» **APPLY WHAT YOU READ**
A – Decide whether each statement below agrees with the excerpt on fathers' role in parenting, answering yes or no and quoting the words that decide it: (i) Fathers' parenting time rose from under 15 minutes a day in the mid-1970s to three hours a day during the week. (ii) Men were usually present at their children's births until the late 1950s. (iii) Changes to birth registration are among the recent legislation mentioned.
B – Carry on the excerpt on fathers' role in parenting from the point where it stops.

DAD_AND_BABY.pngWHAT HAS CHANGED?

Dads now play a more active role in a child care and domestic life in general.

  • Their involvement in parenting has increased from less than 15 minutes a day in the mid-1970s to three hours a day during the week, with more at the weekend.[link to research]
  • Once seen by services as an after-thought or even a distraction from the real work of supporting mum, dads are now making their presence felt in health centres, schools and what used to be called “mother and toddler groups”.
  • Typically excluded from the birth of their children until the late 1950s, today men rightly expect to be present to support partners from the start of pregnancy, and to welcome their children into the world.
  • Recent legislation – including changes to birth registration, the right to request flexible working and shared parental leave – means forward-thinking organisations no longer assume it will only be mum who takes time off.

WHO BENEFITS?

Children

Research overwhelmingly shows that children are more likely to be smarter, healthier and happier if their dads are positively involved.

» **AVAILABLE DATA**
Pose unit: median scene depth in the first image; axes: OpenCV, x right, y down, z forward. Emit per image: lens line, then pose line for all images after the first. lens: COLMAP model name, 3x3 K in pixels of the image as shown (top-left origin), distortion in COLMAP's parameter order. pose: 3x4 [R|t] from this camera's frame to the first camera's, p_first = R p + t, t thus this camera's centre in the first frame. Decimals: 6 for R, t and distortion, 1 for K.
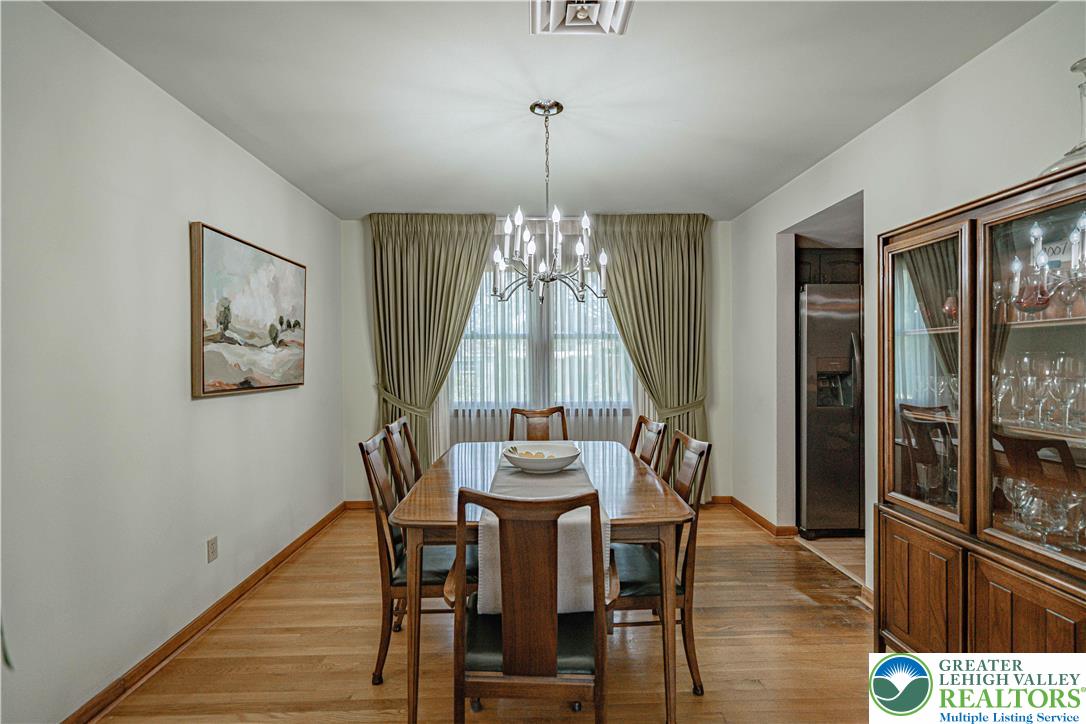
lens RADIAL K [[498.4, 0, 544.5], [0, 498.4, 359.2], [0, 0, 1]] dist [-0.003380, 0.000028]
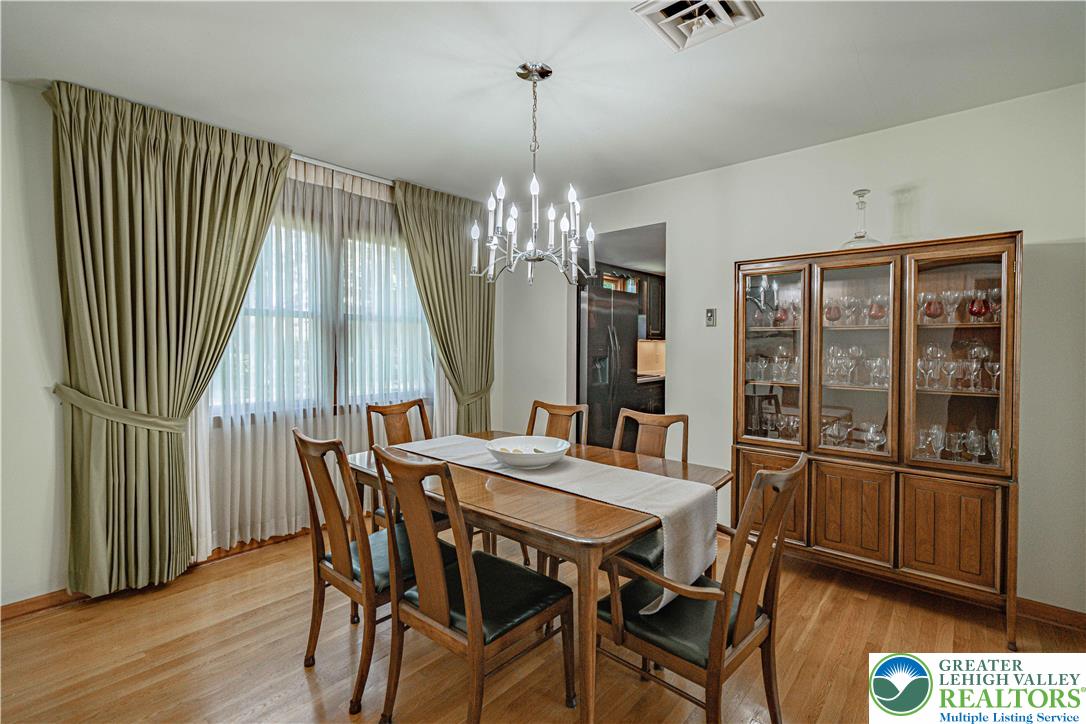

» **SOLVED PROBLEMS**
A –
(i) Yes: "increased from less than 15 minutes a day in the mid-1970s to three hours a day during the week"
(ii) No: "Typically excluded from the birth of their children until the late 1950s"
(iii) Yes: "Recent legislation – including changes to birth registration"

B –
Women

Women rightly expect a good dad to be involved in birth plans, child care and decision-making about children; and promoting equality for fathers as parents helps advance equality for women at work.

Dads

Equality at home and flexibility in work means better work-life balance for dads, who overwhelmingly want more involvement in the lives of their children.

Employers

Valuing and supporting dads brings business benefits of increased employee engagement and a healthier work-life balance, which means more motivated workers.

Services

Services for children and families will deliver their best when they involve dads in child development, welfare and protection

Society

Happier and more connected dads, children and families makes a better world for all of us – which is why the Scottish Government has enshrined support for dads in its National Parenting Strategy.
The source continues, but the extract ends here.